Melinda’s half of the letter is titled ‘More Time’—a nod to the fact that women in developed countries continue to do more unpaid work than men. She believes it is a huge problem that has serious effects on society and the economy. “If we can add $10 trillion to the GDP by looking at the unpaid work that happens at home and really calling it what it is—work—to me it doesn’t make any sense that we’re sitting in 2016 and we’re not labelling it like this,” she says. “Why don’t we call it work and then why don’t we recognise the women who are predominantly doing it?”

Melinda says it is not just an issue for policymakers, but rather something that starts at home. So does Bill pull his weight and do his fair share of household chores? “He’s not much of a cook, but he’s really good at doing dishes,” she says. (Bill admits in the letter that he can do “tomato soup”, but not much else.) And he does the school run, too, inadvertently encouraging other dads at his daughter’s school to follow suit. Mums went home to their husbands and said, “If Bill Gates can drive his daughter to school, so can you.”

Melinda says real change happens only when we address our children’s expectations of their roles in society. That is why the open letter is addressed to not just journalists and politicians, but also schoolchildren. “Even in US households today, boys are 15 per cent more likely to be paid for their chores,” she says. “And they are more likely to be assigned outdoor chores. This absolutely affects everyone and that is why we need to talk to boys and girls about this. You have to change the expectations of boys and girls when they are young, so that they then take those issues up as they get older, start their own careers and have families.”

THE LAST LINE of the letter reads like a direct message to her children: “I can’t wait to see where your steps will lead you. Not necessarily in triangles. Not in straight lines, unless that is what you want. But in any direction you choose.”

Did she write the lines with her children in mind? “I’m writing it to my daughters, to their friends, and to my son and to his friends,” she says. “I imagine a future for them that is even different from the one I have had…. Unless things change, girls today will spend hundreds of thousands more hours than boys doing unpaid work simply because society assumes it’s their responsibility.”

So how do we make the change happen?
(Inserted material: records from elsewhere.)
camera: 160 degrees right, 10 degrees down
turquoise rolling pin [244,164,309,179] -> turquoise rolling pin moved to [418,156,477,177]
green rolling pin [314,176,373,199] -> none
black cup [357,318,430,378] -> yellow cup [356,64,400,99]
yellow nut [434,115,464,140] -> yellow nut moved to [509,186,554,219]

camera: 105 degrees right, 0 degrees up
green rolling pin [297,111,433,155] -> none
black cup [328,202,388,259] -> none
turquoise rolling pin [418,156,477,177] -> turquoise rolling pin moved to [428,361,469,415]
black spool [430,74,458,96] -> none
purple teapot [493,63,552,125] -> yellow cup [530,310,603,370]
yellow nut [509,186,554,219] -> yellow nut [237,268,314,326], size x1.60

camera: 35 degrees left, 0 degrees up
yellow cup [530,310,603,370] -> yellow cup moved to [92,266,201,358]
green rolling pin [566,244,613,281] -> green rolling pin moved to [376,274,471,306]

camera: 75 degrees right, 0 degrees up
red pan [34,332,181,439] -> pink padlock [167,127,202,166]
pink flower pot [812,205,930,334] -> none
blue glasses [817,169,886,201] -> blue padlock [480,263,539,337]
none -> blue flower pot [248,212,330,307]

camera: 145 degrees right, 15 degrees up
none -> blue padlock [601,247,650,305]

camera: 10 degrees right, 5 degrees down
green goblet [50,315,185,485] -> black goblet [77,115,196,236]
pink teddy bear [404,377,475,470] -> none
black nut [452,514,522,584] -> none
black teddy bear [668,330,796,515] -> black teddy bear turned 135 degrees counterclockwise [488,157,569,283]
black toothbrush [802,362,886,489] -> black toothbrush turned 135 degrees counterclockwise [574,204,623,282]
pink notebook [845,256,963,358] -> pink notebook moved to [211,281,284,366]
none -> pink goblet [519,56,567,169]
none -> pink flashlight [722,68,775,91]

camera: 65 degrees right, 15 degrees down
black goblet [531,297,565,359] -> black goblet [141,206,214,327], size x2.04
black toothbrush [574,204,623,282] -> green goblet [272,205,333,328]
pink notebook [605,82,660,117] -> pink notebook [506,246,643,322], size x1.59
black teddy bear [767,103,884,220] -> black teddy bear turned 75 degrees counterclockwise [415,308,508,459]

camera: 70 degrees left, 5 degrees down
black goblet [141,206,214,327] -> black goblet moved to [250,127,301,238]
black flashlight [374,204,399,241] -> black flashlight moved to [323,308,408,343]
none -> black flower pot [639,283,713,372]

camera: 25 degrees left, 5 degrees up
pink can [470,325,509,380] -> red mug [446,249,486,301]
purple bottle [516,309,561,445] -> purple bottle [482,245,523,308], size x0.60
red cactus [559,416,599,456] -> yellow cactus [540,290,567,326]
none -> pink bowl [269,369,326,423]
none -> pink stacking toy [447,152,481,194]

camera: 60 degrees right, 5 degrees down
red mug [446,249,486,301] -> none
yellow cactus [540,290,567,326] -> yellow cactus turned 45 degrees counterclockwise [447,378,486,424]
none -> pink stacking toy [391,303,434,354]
Melinda says we have to “recognise the problem, reduce it and redistribute it”. She has pledged to lead the charge by exposing these iniquities (“women in developing countries are spending 100 million hours a day just carrying water”) and taking steps to change them in the coming months. One of the primary goals of the Gates foundation is to ensure that women have access to banking services wherever they are in the world. “If they don’t, that leaves them completely out of the economy,” she says.

Melinda did not say who she is rooting for in the US presidential race, but Hillary Clinton would be quite a safe bet. The Clinton Foundation and the Gates foundation have been collaborating on a project called ‘No Ceilings’, which gathers and studies data on the progress of women and girls around the world. Melinda shared a platform with Hillary and her daughter, Chelsea, on International Women’s Day last year to launch the project, which is funded by the Gates foundation.

It is evident that the two women think alike. “I think Hillary is talking about lots of issues in the campaign, which is great,” she says in a measured tone. “She has always talked about things that affect women and girls.”

Melinda is confident that women’s issues will continue to be debated after the presidential campaign. “I think there is a good chance there will be some policy change in the US after this election,” she says. “And I think it is going to happen no matter what. Women are starting to demand it.”